Deru Anding
London, UK










Deru Anding was born and raised amongst the Bidayuh tribe in the Sarawak region of Borneo. He moved to London in 1998, where he has since lived and worked as an Architect and Artist.

In large-scale drawings, Deru illustrates his memories of growing up within the jungle, much of which has since been destroyed by logging and palm oil plantations. He hopes through his art to share and preserve the lifestyle of his people, whilst encouraging the conservation work so desperately needed in Borneo and beyond.

Deru Anding was born in 1977 in Skibang Village, located in the Jagoi region of Sarawak, Borneo. A self taught and highly talented artist, he draws from memory images of his time growing up as one of the Bidayuh people.
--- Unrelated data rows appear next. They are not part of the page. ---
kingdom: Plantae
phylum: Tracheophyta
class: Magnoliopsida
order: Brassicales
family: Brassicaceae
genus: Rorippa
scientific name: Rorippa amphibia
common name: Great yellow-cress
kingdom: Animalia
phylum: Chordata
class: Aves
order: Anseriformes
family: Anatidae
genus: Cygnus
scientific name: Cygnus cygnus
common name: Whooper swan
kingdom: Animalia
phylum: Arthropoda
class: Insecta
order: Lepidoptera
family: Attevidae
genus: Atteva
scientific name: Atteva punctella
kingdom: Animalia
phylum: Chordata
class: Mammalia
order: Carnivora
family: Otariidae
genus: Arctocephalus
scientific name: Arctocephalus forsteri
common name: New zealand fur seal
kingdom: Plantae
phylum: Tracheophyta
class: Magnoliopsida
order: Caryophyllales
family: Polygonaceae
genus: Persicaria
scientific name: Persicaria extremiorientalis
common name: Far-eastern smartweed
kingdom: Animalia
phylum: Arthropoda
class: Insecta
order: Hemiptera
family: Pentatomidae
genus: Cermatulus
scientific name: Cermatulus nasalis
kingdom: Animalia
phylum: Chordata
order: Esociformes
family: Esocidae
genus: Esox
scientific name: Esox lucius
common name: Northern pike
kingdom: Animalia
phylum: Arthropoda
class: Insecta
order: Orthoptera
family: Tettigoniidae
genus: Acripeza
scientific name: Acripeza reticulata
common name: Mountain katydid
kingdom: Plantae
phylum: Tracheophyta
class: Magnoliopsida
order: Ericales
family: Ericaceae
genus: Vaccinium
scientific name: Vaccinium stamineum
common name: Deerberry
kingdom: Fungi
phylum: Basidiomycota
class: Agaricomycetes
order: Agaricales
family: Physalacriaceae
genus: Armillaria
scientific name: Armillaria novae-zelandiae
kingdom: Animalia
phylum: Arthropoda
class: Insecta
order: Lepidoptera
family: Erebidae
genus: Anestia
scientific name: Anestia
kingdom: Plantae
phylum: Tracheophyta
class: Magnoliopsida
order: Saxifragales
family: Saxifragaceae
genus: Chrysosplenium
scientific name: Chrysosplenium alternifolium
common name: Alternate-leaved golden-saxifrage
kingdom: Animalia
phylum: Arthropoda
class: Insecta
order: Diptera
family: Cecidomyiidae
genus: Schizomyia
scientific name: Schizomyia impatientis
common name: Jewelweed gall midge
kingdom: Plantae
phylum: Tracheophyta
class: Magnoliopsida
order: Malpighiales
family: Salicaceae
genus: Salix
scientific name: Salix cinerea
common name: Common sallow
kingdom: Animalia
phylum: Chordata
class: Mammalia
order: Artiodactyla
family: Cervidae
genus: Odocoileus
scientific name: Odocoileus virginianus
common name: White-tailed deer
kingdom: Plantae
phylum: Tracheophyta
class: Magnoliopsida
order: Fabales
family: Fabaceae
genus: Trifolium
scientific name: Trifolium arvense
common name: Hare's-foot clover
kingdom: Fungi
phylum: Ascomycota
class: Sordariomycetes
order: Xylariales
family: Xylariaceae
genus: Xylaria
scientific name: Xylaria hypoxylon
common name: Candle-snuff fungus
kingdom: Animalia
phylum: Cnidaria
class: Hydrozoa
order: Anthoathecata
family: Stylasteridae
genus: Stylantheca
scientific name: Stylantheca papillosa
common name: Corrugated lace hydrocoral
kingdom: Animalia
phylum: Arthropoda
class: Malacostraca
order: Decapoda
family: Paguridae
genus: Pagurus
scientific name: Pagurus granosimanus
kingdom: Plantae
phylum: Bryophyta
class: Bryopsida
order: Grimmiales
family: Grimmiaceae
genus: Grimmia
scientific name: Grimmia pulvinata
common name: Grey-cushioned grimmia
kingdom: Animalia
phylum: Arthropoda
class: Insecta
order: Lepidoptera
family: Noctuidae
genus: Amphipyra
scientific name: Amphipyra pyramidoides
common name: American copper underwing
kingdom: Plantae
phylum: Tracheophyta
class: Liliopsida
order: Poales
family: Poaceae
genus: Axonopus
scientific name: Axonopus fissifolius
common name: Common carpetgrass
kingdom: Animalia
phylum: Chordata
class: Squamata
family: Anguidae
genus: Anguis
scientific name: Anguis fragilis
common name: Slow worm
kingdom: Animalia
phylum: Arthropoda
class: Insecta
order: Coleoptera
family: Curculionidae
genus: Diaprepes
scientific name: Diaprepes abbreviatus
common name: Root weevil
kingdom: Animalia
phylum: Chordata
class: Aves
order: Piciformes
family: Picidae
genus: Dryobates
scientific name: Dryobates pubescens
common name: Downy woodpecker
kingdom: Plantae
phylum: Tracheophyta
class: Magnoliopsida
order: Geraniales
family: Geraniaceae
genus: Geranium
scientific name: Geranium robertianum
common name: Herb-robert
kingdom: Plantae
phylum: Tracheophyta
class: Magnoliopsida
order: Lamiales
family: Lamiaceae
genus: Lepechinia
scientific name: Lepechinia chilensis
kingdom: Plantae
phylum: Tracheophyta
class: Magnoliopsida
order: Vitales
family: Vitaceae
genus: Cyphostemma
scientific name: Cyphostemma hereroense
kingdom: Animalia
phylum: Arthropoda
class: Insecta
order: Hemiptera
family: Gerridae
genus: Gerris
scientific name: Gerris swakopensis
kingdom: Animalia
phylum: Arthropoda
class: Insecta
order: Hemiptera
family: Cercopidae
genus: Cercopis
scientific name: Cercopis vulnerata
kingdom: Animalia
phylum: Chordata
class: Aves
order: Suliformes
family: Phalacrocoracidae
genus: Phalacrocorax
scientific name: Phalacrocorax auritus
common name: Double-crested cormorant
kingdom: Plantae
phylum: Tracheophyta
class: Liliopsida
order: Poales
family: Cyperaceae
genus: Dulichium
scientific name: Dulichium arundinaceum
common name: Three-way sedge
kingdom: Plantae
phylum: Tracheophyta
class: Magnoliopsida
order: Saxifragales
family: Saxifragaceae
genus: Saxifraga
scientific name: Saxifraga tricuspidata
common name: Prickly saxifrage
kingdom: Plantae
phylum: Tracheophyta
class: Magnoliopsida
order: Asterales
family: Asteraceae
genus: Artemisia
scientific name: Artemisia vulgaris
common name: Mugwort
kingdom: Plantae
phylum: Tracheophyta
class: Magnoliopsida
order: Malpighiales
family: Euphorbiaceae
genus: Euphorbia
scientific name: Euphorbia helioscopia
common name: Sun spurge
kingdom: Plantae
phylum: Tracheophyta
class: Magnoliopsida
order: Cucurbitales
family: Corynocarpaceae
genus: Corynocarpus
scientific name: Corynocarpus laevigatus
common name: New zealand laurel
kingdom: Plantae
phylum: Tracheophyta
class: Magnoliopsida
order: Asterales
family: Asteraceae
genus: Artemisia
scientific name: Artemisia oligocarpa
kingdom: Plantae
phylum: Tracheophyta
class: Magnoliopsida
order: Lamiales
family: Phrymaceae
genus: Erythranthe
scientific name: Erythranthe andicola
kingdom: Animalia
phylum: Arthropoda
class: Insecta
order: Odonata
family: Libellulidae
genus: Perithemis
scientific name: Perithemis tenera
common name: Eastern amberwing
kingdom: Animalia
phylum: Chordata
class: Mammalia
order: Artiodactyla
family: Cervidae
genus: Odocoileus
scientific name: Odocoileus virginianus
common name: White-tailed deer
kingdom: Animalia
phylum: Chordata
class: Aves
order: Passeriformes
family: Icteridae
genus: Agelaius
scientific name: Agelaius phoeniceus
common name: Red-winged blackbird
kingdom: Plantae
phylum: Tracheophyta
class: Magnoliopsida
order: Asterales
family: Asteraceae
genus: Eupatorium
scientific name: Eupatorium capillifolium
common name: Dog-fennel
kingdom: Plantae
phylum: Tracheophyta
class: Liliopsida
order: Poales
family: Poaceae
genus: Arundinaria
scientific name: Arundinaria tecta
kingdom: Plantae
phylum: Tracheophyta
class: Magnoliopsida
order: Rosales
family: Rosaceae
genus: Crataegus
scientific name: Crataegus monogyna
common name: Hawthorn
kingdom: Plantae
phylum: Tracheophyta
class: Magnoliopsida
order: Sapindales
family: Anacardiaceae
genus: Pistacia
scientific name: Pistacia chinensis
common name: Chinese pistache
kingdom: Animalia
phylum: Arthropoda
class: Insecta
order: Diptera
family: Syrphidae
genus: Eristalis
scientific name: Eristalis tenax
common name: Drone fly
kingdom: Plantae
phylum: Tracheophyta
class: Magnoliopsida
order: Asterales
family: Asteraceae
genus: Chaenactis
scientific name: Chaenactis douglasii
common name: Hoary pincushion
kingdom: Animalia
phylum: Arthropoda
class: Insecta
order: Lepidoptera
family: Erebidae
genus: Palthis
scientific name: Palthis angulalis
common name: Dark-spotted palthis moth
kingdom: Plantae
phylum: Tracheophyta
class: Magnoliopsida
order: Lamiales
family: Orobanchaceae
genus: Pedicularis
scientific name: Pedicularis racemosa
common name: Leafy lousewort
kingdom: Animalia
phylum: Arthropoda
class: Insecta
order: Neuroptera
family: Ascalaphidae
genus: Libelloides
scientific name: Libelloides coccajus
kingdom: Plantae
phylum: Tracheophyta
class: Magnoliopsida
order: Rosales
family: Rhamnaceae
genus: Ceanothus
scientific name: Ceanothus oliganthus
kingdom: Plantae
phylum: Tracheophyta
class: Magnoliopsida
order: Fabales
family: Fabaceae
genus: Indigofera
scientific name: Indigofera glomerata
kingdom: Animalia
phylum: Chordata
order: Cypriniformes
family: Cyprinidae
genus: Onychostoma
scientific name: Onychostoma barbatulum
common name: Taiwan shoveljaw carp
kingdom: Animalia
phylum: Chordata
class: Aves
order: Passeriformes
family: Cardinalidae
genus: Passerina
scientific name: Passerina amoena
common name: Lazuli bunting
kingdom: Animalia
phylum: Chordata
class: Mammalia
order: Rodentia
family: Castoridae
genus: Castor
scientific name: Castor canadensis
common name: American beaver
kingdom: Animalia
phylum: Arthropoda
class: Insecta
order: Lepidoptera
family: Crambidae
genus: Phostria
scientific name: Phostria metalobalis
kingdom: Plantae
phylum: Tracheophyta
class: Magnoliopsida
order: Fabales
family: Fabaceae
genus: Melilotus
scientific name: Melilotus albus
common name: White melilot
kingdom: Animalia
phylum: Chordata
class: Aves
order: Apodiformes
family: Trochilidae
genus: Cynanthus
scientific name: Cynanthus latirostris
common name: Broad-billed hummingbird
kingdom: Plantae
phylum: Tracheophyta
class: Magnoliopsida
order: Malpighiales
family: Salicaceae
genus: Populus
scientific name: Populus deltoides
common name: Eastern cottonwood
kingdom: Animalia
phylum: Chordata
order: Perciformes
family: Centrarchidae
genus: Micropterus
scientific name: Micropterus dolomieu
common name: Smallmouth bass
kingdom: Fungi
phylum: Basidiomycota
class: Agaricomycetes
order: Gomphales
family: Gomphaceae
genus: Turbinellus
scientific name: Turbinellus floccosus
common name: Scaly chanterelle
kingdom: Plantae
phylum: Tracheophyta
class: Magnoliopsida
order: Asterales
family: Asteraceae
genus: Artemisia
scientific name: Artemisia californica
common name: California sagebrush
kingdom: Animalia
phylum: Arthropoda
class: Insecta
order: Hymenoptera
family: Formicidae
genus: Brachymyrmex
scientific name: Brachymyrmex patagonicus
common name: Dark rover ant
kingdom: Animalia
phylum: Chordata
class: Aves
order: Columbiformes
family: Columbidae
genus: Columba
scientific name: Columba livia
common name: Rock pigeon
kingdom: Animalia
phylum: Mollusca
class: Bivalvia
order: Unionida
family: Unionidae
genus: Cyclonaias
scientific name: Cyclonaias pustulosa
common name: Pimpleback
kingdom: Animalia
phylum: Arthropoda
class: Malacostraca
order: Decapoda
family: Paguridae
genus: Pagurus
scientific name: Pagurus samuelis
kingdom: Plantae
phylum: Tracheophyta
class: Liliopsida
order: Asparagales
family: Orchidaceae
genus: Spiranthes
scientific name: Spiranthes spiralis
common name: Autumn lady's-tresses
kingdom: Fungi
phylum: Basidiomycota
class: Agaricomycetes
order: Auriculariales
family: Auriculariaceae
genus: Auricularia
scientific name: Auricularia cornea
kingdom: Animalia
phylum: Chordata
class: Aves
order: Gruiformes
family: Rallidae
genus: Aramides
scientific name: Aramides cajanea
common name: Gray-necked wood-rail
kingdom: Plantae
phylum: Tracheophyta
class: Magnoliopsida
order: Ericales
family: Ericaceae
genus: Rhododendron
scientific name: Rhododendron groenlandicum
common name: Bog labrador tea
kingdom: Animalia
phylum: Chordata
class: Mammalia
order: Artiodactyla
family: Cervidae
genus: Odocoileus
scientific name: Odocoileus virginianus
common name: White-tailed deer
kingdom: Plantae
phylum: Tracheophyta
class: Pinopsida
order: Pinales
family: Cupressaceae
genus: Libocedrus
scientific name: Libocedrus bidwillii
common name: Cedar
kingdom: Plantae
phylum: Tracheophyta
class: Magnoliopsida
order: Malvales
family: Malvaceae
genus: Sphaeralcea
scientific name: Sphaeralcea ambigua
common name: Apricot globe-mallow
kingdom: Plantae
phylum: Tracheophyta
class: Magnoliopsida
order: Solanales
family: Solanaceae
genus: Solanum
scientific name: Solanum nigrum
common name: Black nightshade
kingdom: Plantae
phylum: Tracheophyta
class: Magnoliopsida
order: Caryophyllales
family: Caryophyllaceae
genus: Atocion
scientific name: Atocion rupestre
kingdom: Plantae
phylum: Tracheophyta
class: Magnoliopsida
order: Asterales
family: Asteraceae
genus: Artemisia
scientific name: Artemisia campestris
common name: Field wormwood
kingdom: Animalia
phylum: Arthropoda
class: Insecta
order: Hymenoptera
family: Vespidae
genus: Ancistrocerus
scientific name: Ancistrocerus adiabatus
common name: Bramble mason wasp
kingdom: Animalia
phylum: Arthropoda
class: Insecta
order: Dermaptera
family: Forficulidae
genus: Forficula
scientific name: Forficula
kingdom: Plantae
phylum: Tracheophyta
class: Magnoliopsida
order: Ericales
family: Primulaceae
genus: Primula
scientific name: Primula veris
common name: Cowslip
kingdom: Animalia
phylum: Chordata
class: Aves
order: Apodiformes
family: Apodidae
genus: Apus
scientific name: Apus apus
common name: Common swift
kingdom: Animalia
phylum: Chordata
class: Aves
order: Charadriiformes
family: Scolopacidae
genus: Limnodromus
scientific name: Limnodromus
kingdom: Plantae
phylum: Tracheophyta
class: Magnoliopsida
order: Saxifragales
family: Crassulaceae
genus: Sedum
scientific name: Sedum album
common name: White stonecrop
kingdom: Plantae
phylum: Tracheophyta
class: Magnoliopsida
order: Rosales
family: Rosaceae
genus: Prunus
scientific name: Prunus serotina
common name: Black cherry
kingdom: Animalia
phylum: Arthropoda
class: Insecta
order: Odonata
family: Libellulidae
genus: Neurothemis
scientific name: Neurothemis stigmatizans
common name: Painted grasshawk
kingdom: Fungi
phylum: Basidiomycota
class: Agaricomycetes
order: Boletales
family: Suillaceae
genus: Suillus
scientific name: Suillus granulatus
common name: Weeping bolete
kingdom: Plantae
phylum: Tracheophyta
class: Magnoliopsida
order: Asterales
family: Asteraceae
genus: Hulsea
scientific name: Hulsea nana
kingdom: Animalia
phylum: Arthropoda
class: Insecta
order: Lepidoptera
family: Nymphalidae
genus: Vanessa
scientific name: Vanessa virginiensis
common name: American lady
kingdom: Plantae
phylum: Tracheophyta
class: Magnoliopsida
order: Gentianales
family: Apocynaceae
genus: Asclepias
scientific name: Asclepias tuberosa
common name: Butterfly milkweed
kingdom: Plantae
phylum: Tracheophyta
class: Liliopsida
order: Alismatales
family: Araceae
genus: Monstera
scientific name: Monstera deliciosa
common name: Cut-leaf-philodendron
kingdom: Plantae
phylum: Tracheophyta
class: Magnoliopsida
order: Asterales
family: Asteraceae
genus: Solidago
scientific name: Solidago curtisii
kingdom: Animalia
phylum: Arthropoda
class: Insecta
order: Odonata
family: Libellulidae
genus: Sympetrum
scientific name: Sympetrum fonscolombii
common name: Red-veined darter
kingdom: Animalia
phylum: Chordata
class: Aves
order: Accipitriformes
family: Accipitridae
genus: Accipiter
The name Bidayuh literally means ‘inhabitants of land’. The semi-nomadic tribe has a population of 200,000, but are now settled in villages or cities following the destruction of their land. Over the past decade, 75% of their forest has been lost to palm oil plantations, logging and other developments.

Deru’s large scale, detailed pen work tells a story of life lost, his memories of growing up in a semi-nomadic community. He passionately wants conservation to stop the further destruction of his homeland and help to re-balance the relationship between humans and nature.

Deru works as an Architect in London, and has lived in the city since 1998.



Deru on Human Nature

Having been raised in a small village surrounded by jungle back in Borneo, I was taught by my parents that the jungle is not a static, but living entity. It is a dwelling place for both visible, living organisms, as well as many occupants that do not meet the eye. I believe the jungle has a spirit and is sacred. 

Since the beginning of the 1990s, developments by those who make claim to be ‘progressive nations’ have rapidly encroached upon our precious environment. Clearing the way for palm plantations, logging and other constructions, we lost what was once our home.

Before our jungle is completely decimated and forgotten, I feel obliged to share the way we lived with present and future generations. Being invited to join Human Nature is a great opportunity for me to fulfil my mission. I believe in their vision of using art to convey to the public messages about the environmental issues we face today.  I hope that with their support, my plea will be heard for greater conservation of the jungle, both in Borneo and across the world.